Winter 2012 | Ted Nordhaus, Michael Shellenberger,

Efforts to reach a sweeping, 10 year budget deal collapsed recently after Tea Party Republicans forced Party leadership to oppose any compromise that included tax cuts -- even after President Obama had put treasured Democratic entitlements like Social Security on the chopping block.

Anti-tax activists dress up their opposition to tax hikes as a sign of fiscal responsibility. But in a new essay, the sociologist Fred Block argues that the Tea Party is simply the most extreme manifestation of a hedonistic consumer culture.

In "Daniel Bell's Prophecy", Block writes about his legendary former professor who in a 1976 book predicted the tax revolt, one driven by declining social solidarity and the public's increasing unwillingness to pay for productive public goods.

"The rise of a consumer culture from the 1920s to the 1960s," Block notes, "had effectively undermined the historic Protestant sanctification of work and replaced it with a hedonistic pursuit of pleasure. Because pleasure is defined in individualistic terms, the pursuit of it results in an erosion of the moral bonds that have historically held society together."

In condemning the Republican opposition to a grand compromise, David Brooks in the New York Times writes, "According to the Gallup Organization, only 20 percent of Americans believe the budget deal should consist of spending cuts only... Yet the G.O.P. is now oriented around this 20 percent. It is willing to alienate 80 percent of voters and commit political suicide because of its faith in the power of tax policy."
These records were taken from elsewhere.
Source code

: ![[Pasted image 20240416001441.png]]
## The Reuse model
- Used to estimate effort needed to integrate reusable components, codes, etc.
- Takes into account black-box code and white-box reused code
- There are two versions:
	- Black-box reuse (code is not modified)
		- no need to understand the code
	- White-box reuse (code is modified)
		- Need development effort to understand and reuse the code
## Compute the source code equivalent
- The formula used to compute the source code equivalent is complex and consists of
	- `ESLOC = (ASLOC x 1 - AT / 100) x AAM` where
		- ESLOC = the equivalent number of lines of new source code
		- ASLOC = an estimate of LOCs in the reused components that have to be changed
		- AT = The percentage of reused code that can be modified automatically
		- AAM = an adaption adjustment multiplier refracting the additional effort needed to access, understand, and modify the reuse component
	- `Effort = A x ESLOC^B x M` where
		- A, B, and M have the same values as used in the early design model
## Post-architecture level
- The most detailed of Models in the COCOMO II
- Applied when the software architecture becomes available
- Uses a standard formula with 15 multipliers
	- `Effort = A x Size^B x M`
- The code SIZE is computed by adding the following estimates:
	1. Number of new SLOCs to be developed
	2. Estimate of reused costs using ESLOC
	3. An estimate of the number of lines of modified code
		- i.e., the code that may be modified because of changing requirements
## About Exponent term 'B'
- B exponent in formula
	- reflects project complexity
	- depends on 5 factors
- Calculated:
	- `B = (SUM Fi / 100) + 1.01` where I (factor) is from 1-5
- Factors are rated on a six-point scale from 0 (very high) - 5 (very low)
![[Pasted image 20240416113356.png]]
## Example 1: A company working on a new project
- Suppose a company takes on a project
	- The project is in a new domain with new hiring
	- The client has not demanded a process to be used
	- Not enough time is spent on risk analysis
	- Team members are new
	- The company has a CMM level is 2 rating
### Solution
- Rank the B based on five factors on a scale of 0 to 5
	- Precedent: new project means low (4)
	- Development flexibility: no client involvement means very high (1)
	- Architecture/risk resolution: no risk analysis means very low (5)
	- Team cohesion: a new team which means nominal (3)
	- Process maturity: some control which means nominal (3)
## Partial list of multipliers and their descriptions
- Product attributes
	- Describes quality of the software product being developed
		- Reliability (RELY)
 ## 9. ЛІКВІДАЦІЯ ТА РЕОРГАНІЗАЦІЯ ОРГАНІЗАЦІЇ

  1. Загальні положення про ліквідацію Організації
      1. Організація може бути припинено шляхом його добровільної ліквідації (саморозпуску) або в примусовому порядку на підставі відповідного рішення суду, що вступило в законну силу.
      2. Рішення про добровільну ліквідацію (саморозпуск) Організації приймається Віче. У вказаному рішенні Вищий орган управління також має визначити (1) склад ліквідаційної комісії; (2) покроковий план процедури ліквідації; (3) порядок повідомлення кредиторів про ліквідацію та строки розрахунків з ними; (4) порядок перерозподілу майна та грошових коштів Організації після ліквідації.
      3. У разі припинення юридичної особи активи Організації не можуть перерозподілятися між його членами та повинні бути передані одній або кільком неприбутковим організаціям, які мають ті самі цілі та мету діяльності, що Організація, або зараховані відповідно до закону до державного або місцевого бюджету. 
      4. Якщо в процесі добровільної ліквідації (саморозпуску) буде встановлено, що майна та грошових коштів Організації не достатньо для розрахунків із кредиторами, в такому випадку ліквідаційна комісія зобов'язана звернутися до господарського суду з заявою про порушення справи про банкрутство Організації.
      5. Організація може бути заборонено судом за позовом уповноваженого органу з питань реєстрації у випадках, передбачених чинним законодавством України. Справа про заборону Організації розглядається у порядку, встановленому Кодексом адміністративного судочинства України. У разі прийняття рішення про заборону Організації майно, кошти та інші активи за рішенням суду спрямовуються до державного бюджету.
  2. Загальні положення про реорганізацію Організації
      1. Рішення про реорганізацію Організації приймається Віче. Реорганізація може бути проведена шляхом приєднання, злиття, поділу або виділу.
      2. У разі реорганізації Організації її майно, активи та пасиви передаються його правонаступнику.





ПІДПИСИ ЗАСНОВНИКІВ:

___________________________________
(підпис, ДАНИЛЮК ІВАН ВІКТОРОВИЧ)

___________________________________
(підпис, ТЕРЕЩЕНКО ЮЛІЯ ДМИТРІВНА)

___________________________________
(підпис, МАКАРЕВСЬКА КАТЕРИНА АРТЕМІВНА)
While it is comforting to think that the Tea Party is a minority phenomenon that will be overcome once the silent majority speaks out, its roots in the larger culture reflect a much broader contradiction in our political culture, one that lies at the heart of today's fiscal crisis. Americans increasingly demand an ever-growing array of new public services and entitlements even as they have become less willing to pay for them. Forty years ago, Bell called for a new public philosophy capable of restoring America's commitment to collective public action critical to ensuring our national prosperity and greatness. Never has that need been clearer than today.